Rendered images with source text
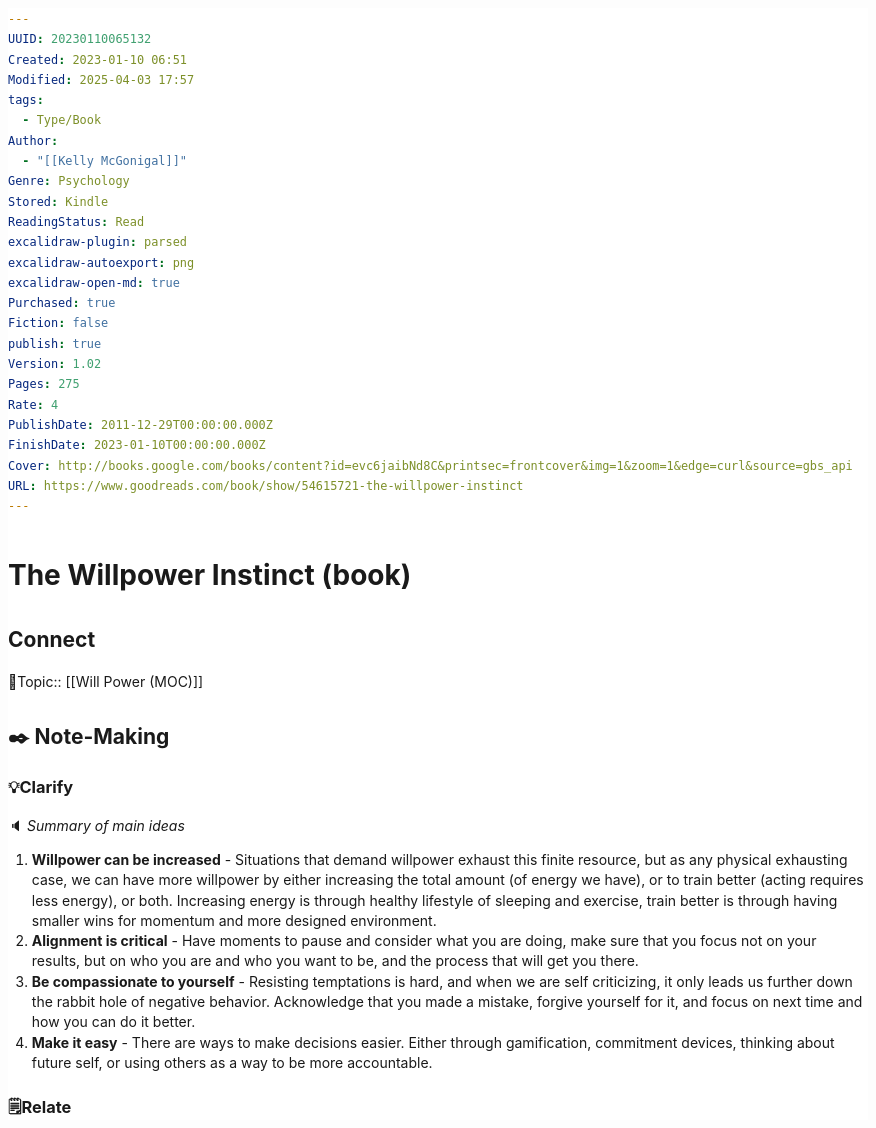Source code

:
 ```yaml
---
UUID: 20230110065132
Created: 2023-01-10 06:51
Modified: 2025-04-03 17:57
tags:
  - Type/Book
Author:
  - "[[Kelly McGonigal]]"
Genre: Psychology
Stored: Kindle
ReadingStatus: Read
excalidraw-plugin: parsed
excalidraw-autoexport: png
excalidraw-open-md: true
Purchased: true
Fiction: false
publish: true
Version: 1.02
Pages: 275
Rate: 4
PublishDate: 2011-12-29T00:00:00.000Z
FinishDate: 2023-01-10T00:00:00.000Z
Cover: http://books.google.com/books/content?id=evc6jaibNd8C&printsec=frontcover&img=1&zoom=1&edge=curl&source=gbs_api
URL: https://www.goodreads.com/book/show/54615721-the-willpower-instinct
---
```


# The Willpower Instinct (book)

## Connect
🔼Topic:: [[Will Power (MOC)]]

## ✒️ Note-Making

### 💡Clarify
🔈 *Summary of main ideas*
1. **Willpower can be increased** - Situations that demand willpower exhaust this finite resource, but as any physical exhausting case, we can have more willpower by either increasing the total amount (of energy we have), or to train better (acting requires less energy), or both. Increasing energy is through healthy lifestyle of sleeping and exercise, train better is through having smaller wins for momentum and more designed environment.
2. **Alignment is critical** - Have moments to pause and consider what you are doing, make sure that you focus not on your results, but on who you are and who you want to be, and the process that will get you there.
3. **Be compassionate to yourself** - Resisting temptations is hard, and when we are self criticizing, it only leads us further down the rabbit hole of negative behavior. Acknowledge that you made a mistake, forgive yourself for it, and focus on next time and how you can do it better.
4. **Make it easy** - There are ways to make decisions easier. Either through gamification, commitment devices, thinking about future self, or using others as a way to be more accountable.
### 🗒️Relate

▶ _What the task requires_: Output all entries unchanged; skip the pictures.

▶ _Task result_:
Source code

:
 ```yaml
---
UUID: 20230110065132
Created: 2023-01-10 06:51
Modified: 2025-04-03 17:57
tags:
  - Type/Book
Author:
  - "[[Kelly McGonigal]]"
Genre: Psychology
Stored: Kindle
ReadingStatus: Read
excalidraw-plugin: parsed
excalidraw-autoexport: png
excalidraw-open-md: true
Purchased: true
Fiction: false
publish: true
Version: 1.02
Pages: 275
Rate: 4
PublishDate: 2011-12-29T00:00:00.000Z
FinishDate: 2023-01-10T00:00:00.000Z
Cover: http://books.google.com/books/content?id=evc6jaibNd8C&printsec=frontcover&img=1&zoom=1&edge=curl&source=gbs_api
URL: https://www.goodreads.com/book/show/54615721-the-willpower-instinct
---
```


# The Willpower Instinct (book)

## Connect
🔼Topic:: [[Will Power (MOC)]]

## ✒️ Note-Making

### 💡Clarify
🔈 *Summary of main ideas*
1. **Willpower can be increased** - Situations that demand willpower exhaust this finite resource, but as any physical exhausting case, we can have more willpower by either increasing the total amount (of energy we have), or to train better (acting requires less energy), or both. Increasing energy is through healthy lifestyle of sleeping and exercise, train better is through having smaller wins for momentum and more designed environment.
2. **Alignment is critical** - Have moments to pause and consider what you are doing, make sure that you focus not on your results, but on who you are and who you want to be, and the process that will get you there.
3. **Be compassionate to yourself** - Resisting temptations is hard, and when we are self criticizing, it only leads us further down the rabbit hole of negative behavior. Acknowledge that you made a mistake, forgive yourself for it, and focus on next time and how you can do it better.
4. **Make it easy** - There are ways to make decisions easier. Either through gamification, commitment devices, thinking about future self, or using others as a way to be more accountable.
### 🗒️Relate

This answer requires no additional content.